On Mon, Aug 27, 2012 at 09:59:10PM -0400, Tom Lane wrote:
> Bruce Momjian <bruce@momjian.us> writes:
> > On Mon, Aug 27, 2012 at 07:39:35PM -0400, Tom Lane wrote:
> >> I could get behind that, but I don't think the delay should be more than
> >> 100ms or so.
>
> > I took Alvaro's approach of a sleep. The file test was already in a
> > loop that went 100 times. Basically, if the lock file exists, this
> > postmaster isn't going to succeed, so I figured there is no reason to
> > rush in the testing. I gave it 5 tries with one second between
> > attempts. Either the file is being populated, or it is stale and empty.
>
> How did "100ms" translate to 5 seconds?
That was the "no need to rush, let's just be sure of what we report".
> > I checked pg_ctl and that has a default wait of 60 second, so 5 seconds
> > to exit out of the postmaster should be fine.
>
> pg_ctl is not the only consideration here. In particular, there are a
> lot of initscripts out there (all of Red Hat's, for instance) that don't
> use pg_ctl and expect the postmaster to come up (or not) in a couple of
> seconds.
>
> I don't see a need for more than about one retry with 100ms delay.

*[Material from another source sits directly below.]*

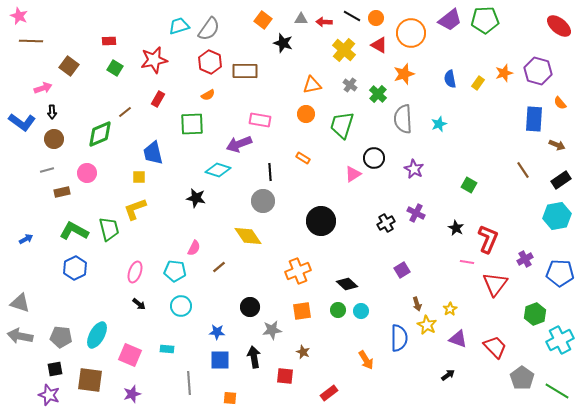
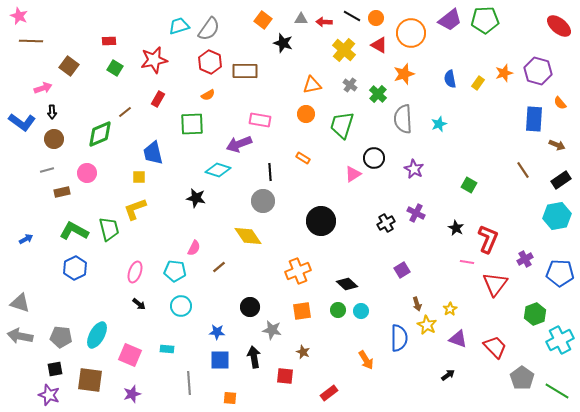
gray star at (272, 330): rotated 18 degrees clockwise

> There is no evidence that the case we're worried about has ever occurred
> in the real world anyway, so slowing down error failures to make really
> really really sure there's not a competing postmaster doesn't seem like
> a good tradeoff.
>
> I'm not terribly impressed with that errhint, either.

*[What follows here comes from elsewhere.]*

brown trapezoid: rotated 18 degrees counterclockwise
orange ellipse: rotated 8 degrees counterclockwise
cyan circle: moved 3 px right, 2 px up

I am concerned at 100ms that we can't be sure if it is still being
created, and if we can't be sure, I am not sure there is much point in
trying to clarify the odd error message we omit.
FYI, here is what the code does now with a zero-length pid file, with my
patch:
$ postmaster[ wait 5 seconds ]FATAL: lock file "postmaster.pid" is emptyHINT: Empty lock file probably left from
operatingsystem crash during database startup; file deletion suggested.$ pg_ctl startpg_ctl: invalid data in
PIDfile "/u/pgsql/data/postmaster.pid"$ pg_ctl -w startpg_ctl: invalid data in PID file "/u/pgsql/data/postmaster.pid"
Seems pg_ctl would also need some cleanup if we change the error
message and/or timing.
I am thinking we should just change the error message in the postmaster
and pg_ctl to say the file is empty, and call it done (no hint message).
If we do want a hint, say that either the file is stale from a crash or
another postmaster is starting up, and let the user diagnose it.